*Requests*
1. Answer these questions from the article on Tesla's robotaxi crashes:
(a) When did the Austin fleet begin operating?
(b) How often does the average American driver crash?
(c) What hard deadline did NHTSA set for Tesla?
2. Summarize the article on Tesla's robotaxi crashes in two sentences.
3. Carry the article on Tesla's robotaxi crashes forward from its final sentence.

Tesla Hid 14 Robotaxi Crashes From Feds—Musk Said ‘No Safety Monitor’
In Austin, a Tesla robotaxi rolled through an intersection with nobody behind the wheel. On January 22, 2026, Elon Musk made the announcement: “Just started Tesla Robotaxi drives in Austin with no safety monitor in the car.” Full autonomy, achieved.
The future, delivered. Within days, investigative reporting revealed the supposedly driverless vehicles were followed closely by cars loaded with safety monitors ready to intervene. Full autonomy, with a chase crew.
Already Burning

The Austin fleet began operating in June 2025, and problems started early. Between July and November, Tesla’s robotaxis recorded nine crashes over about 500,000 miles—one collision every 55,000 miles. The average American driver crashes once every 229,000 miles.
Every Tesla robotaxi involved in those crashes had a human safety monitor in the passenger seat. These vehicles crashed about four times more often than human drivers, even with a monitor present. Tesla documented every incident through official filings.
Blacked Out

Those filings told regulators almost nothing. Every crash narrative Tesla submitted to NHTSA carried an identical stamp: “[REDACTED, MAY CONTAIN CONFIDENTIAL BUSINESS INFORMATION].” Waymo, by contrast, publishes full incident narratives for its fleet, including crashes involving children. Tesla has used every procedural tool—blanket redactions, deadline extensions, and confidentiality claims—to limit what regulators can review.
The redactions were not passive. Tesla sought multiple deadline extensions from NHTSA on full crash data delivery, and federal regulators formally flagged the company for abuse of its confidentiality rights. NHTSA set a hard deadline of March 9, 2026, to force Tesla’s hand. Tesla stalled the federal agency tasked with reviewing the company.

Extracted data entries

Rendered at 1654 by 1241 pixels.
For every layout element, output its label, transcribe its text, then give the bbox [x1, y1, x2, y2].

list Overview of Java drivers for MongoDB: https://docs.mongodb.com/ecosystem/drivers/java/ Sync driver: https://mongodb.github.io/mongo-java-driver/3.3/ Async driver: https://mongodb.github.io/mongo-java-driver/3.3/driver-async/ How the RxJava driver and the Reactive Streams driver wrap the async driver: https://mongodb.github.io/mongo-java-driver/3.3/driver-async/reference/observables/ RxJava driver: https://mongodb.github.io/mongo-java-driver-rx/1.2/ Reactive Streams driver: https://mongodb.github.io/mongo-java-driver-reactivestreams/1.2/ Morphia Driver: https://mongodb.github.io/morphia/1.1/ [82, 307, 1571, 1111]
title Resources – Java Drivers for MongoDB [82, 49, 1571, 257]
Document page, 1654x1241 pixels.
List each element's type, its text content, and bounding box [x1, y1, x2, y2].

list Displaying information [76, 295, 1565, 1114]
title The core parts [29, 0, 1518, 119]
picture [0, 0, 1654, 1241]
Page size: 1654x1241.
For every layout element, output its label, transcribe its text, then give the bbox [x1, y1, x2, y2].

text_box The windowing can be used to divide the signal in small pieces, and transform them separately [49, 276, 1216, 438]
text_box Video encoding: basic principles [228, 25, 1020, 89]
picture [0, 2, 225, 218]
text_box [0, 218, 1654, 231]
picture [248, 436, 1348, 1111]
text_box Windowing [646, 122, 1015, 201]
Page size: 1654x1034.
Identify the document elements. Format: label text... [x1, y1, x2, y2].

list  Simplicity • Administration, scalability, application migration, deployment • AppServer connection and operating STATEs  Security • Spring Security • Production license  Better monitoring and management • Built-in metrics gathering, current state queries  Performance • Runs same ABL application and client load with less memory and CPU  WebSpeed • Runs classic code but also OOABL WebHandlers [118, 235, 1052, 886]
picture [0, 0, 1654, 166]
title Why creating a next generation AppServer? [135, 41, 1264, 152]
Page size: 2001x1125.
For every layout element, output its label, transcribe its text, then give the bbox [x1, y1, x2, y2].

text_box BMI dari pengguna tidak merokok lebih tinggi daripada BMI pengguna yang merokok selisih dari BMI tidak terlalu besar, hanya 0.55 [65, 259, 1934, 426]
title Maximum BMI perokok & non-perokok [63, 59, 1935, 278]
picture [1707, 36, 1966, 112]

*Outputs for the tasks*
1.
(a) June 2025
(b) Once every 229,000 miles
(c) March 9, 2026

2. Tesla's Austin robotaxis recorded nine crashes between July and November 2025, about four times as often as human drivers, even with a safety monitor in the passenger seat, and reporting showed that the cars Musk announced as running with no safety monitor were closely followed by cars carrying monitors. Tesla redacted every crash narrative it submitted to NHTSA and sought multiple deadline extensions, and federal regulators flagged it for abusing its confidentiality rights and set a hard deadline of March 9, 2026.

3.
The Lie

Musk’s “no safety monitor” announcement was fiction. Within days, reporting confirmed the “driverless” vehicles were shadowed by company cars loaded with safety personnel. During the original supervised launch months earlier, at least one safety monitor had to physically climb from the passenger seat into the driver’s position to steer the vehicle out of a parking lot.
A car designed to navigate city streets alone could not handle a parking exit with a monitor aboard. Fourteen crashes in eight months. Every detail hidden. The CEO tweeted “congrats” to his engineering team.
The Real Problem

The problem is not just bad software. Tesla’s Cybercab has no steering wheel, no pedals, and about 60% fewer components than a Model Y. The business model targets a $30,000 unit cost, and that number only works if nobody sits in the car collecting a paycheck.
Unsupervised operation supports the financial foundation. But FSD cannot safely operate without human intervention, as 14 crashes with monitors present prove. Tesla hid the gap between the business plan and reality.
Two Fleets

The contrast is clear. Waymo has logged 150 million fully driverless miles across multiple cities with crash rates below human averages. Tesla has logged about 800,000 supervised miles in a single geofenced Austin zone.
California filings reveal Tesla has applied for no driverless permits in the state, logged virtually zero autonomous test miles there, and any California operations legally require a human safety driver. The branding says autonomous, but the paperwork proves otherwise.
Seven Cities

Tesla plans to expand into Dallas, Houston, Phoenix, Las Vegas, Miami, Orlando, and Tampa by mid-2026. Seven new cities. Pedestrians, cyclists, school zones. NHTSA already has an open investigation covering millions of Tesla vehicles over FSD concerns.
Traffic safety attorney Amy Witherite put it plainly: “If you’re going to remove the driver from behind the wheel… it is incumbent upon you to be transparent about what’s happening.” Tesla’s response to that obligation has been identical redaction stamps on every crash report filed.
The Pattern

Throughout 2025, Musk made sweeping public promises about rapid nationwide robotaxi deployment by year’s end. The service stayed in one geofenced Austin area for the entire year. The largest missed autonomous vehicle timeline in industry history, followed by an “unsupervised” launch that required supervision within days.
This company manages announcements, not engineering problems. Every redaction, every rebrand of a supervised car as a “robotaxi,” every missed deadline follows the same logic: protect the narrative until scale makes failure undeniable.
The Clock

The math gets worse at scale. If Tesla’s current crash rate holds across a larger fleet, the collisions multiply in every city where these vehicles operate. Regulators cannot enforce safety standards, they cannot read through redaction stamps.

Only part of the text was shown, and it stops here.